Man war, so cirka zwischen 16 und 24 Jahren, dermaßen verblendet, dass man die Mao-Bibel reichlich unkritisch memoriert hat. Sogar den vor- und nachmals so verehrten Beatles nahm man die Zeilen aus dem Song „Revolution“ übel: „But if you go carrying pictures of chairman Mao, you ain’t gonna make it with anyone anyhow…“ Wie? Was? Nö, die Stones waren auch nicht viel mutiger, siehe ihren resignativen Text über den „Street Fighting Man“: „But what can a poor boy do except to sing for a Rock’nRoll Band, cause in sleepy London town there’s just no place for a street fighting man, no!…“

Jetzt mal gar nicht zu reden von Bettina Soundso, in die ich mich für einige Monate verguckte, weil sie (die es mit dem MSB Spartacus hielt) mir so heroisch wie eine zweite Rosa Luxemburg vorkam. Hach. Später ward sie wahrhaftig Geschichts-Professorin. Aber wie sie damals ihren Haarvorhang herunterlassen konnte, um dahinter gewichtig zu reflektieren! Überhaupt erwies sich das unentwegte Politisieren gelegentlich als „Liebes“-Beschleuniger, wahrscheinlich aber auf längere Sicht noch öfter als zerstörerisch.
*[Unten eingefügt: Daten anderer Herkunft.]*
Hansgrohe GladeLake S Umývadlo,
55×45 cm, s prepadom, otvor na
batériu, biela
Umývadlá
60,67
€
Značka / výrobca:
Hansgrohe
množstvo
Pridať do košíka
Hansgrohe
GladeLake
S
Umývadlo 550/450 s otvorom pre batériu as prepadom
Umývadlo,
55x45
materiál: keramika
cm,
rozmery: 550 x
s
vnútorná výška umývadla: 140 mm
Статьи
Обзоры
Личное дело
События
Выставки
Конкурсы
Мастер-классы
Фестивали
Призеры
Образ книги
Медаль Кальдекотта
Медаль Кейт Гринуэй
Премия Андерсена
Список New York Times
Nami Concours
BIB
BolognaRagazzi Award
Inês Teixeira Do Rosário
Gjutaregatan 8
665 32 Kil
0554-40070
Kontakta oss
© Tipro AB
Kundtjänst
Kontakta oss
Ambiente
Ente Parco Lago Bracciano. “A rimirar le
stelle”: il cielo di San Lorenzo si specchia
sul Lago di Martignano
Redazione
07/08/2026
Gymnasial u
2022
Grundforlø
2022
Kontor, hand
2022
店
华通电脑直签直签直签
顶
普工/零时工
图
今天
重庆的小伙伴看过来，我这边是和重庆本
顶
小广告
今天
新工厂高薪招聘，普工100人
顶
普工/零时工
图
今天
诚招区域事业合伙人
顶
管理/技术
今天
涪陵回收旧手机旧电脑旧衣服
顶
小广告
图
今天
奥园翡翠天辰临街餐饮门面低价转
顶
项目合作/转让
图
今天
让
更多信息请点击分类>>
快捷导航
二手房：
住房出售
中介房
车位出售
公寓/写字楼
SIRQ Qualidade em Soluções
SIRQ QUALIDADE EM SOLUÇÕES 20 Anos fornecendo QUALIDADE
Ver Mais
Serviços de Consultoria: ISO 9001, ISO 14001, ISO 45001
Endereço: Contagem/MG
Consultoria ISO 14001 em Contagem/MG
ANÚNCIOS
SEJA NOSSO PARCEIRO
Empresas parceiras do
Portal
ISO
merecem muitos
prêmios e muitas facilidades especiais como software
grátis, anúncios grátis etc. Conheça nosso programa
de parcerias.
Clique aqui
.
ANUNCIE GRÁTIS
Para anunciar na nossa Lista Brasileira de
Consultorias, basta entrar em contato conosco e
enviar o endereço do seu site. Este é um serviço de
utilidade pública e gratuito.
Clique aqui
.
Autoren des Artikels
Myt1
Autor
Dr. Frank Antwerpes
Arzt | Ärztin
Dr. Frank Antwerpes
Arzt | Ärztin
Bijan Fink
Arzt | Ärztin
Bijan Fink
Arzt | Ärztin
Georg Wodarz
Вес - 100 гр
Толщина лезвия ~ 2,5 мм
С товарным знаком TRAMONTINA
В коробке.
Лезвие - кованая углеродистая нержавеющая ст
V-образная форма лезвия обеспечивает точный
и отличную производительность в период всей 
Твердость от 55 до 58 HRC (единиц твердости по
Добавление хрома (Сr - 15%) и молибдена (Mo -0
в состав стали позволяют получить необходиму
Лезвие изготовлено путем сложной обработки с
„Deutscher Herbst“: Polizei in der Pizzeria

Zeitsprung: Aus dem „Deutschen Herbst“ um 1977 habe ich unter anderem in Erinnerung, wie die Polizei mit Maschinenpistolen im Anschlag eine Pizzeria enterte, in der wir friedlich beisammen saßen. Wiederum einige Jahre später suchte mich ein Mann vom Verfassungsschutz zu Hause in meiner kurzzeitigen WG auf, um mich nach einem Schulfreund auszufragen, der die Beamtenlaufbahn einschlagen wollte. Aber da waren wir schon in den öden 1980ern gestrandet. Und es gab überhaupt nichts zu beichten.